Perhaps worse, is that Israel not only knew of South Africa's brutality against her own people but, as in the case of the nuclear weapons, was willing to help. In May 1984, it was revealed that, the previous year, Israel and South Africa had held discussions on a potential deal for Israel to provide the apartheid regime with riot prevention equipment to be used against black protestors in the townships. Whether equipment to be used for that intention was actually provided or not is not known, but it is known that Israel was willing to provide it.

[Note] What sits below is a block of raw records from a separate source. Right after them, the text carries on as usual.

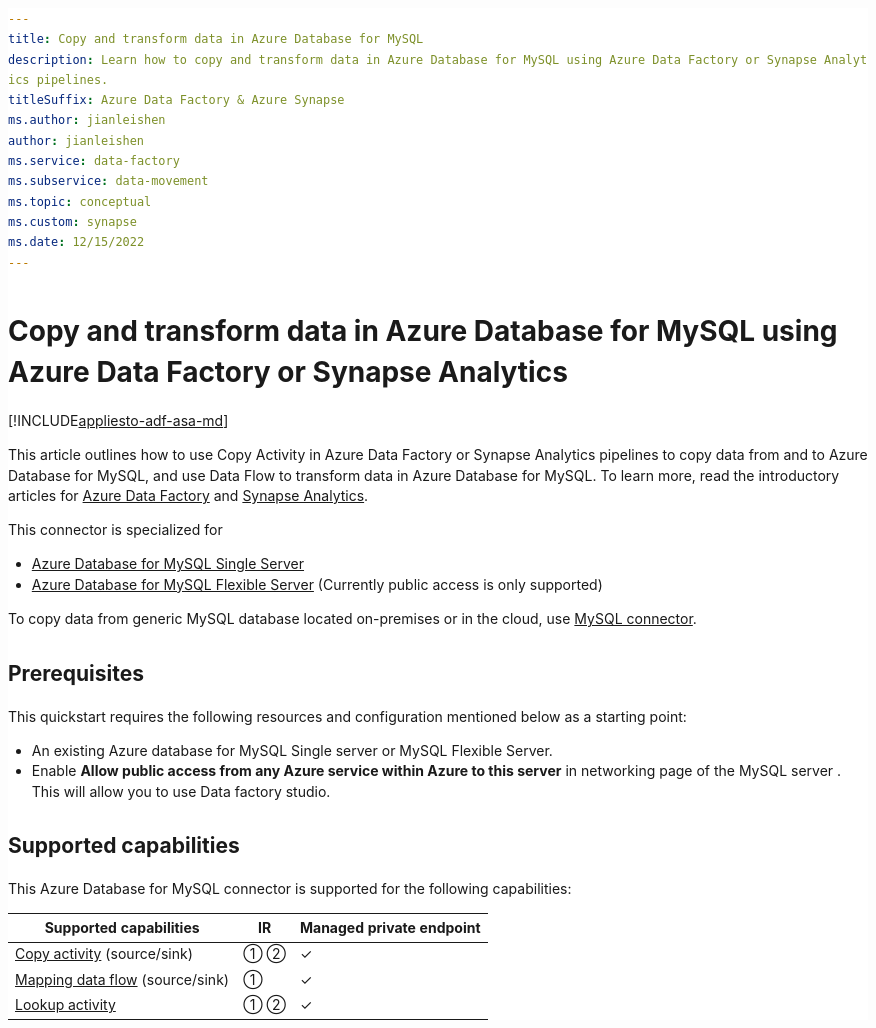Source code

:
 ```yaml
---
title: Copy and transform data in Azure Database for MySQL
description: Learn how to copy and transform data in Azure Database for MySQL using Azure Data Factory or Synapse Analytics pipelines.
titleSuffix: Azure Data Factory & Azure Synapse
ms.author: jianleishen
author: jianleishen
ms.service: data-factory
ms.subservice: data-movement
ms.topic: conceptual
ms.custom: synapse
ms.date: 12/15/2022
---
```


# Copy and transform data in Azure Database for MySQL using Azure Data Factory or Synapse Analytics

[!INCLUDE[appliesto-adf-asa-md](includes/appliesto-adf-asa-md.md)]

This article outlines how to use Copy Activity in Azure Data Factory or Synapse Analytics pipelines to copy data from and to Azure Database for MySQL, and use Data Flow to transform data in Azure Database for MySQL. To learn more, read the introductory articles for [Azure Data Factory](introduction.md) and [Synapse Analytics](../synapse-analytics/overview-what-is.md).

This connector is specialized for 
- [Azure Database for MySQL Single Server](../mysql/single-server-overview.md)
- [Azure Database for MySQL Flexible Server](../mysql/flexible-server/overview.md) (Currently public access is only supported)

 
 To copy data from generic MySQL database located on-premises or in the cloud, use [MySQL connector](connector-mysql.md).

## Prerequisites

This quickstart requires the following resources and configuration mentioned below as a starting point:

- An existing Azure database for MySQL Single server or MySQL Flexible Server.
- Enable **Allow public access from any Azure service within Azure to this server** in networking page of the MySQL server . This will allow you to use Data factory studio.

## Supported capabilities

This Azure Database for MySQL connector is supported for the following capabilities:

| Supported capabilities|IR | Managed private endpoint|
|---------| --------| --------|
|[Copy activity](copy-activity-overview.md) (source/sink)|&#9312; &#9313;|✓ |
|[Mapping data flow](concepts-data-flow-overview.md) (source/sink)|&#9312; |✓ |
|[Lookup activity](control-flow-lookup-activity.md)|&#9312; &#9313;|✓ |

Nearly a decade earlier, in 1976, Israel dispatched Colonel Amos Baram to the apartheid regime to act as an advisor to the South African military. His function was to advise on "security problems," and not just on South Africa's borders, but "internal problems too": a clear reference to Israel's helping South Africa to maintain apartheid. Polakow-Suransky quotes Colonel Baram's admission years later that "I was advising them on how to defend it".
As for Netanyahu’s charge against Iran that she is inserting herself into a foreign war in Syria, South Africa inserted herself into a foreign war in Angola in the 1970’s. According to Noam Chomsky, South Africa bore primary responsibility for one and a half million deaths in Angola and Mozambique, including, according to UNICEF, 850,000 infants and young children. Israel was not only fully aware of this South African role in Angola, but, as with South Africa’s quest for nuclear weapons and her brutality against her own people, she was willing to help.
South Africa’s involvement in Angola began with the supplying of armed forces, intelligence, money and arms. In October of 1975, the aid turned into a full invasion. South Africa sent high ranking officials to learn from the Israeli Defense Forces and the Israelis trained South Africans in airspace control techniques. Admiral Binyamin Telem, commander of the Israeli navy, was sent to South Africa by then defense minister Shimon Peres. Telem says that he and Colonel Baram would frequently fly with the chief of South Africa’s army, General Constand Viljoen, to the Angolan front to advise him. Polakow-Suransky quotes Telem as saying, “He used to take us along and ask our opinion on everything”.
According to Polakow-Suransky, Israeli, as the sole remaining supplier for the South African air force, helped South Africa to achieve air supremacy in Angola by modernizing her fading fleet of airplanes into South Africa’s Cheetah jets. Israel also supplied the South African air force with drones and 707’s for refueling that Polakow-Suransky says allowed South Africa to extend her range for attacking.
So, with a wink at history, Israeli Prime Minister Netanyahu says that, because she is developing nuclear weapons, brutalizing her own people and colluding in the murder of thousands of innocents in Syria, Iran needs to be harshly sanctioned in the South African model, and Iran needs to be stopped. But South Africa was developing nuclear weapons, South Africa was brutalizing her own people and South Africa was colluding in the murder of thousands of innocents in Angola, and Israel neither sanctioned her nor stopped her. She violated the sanctions, and she helped her.
So much for defending his demands by drawing on that historical analogy.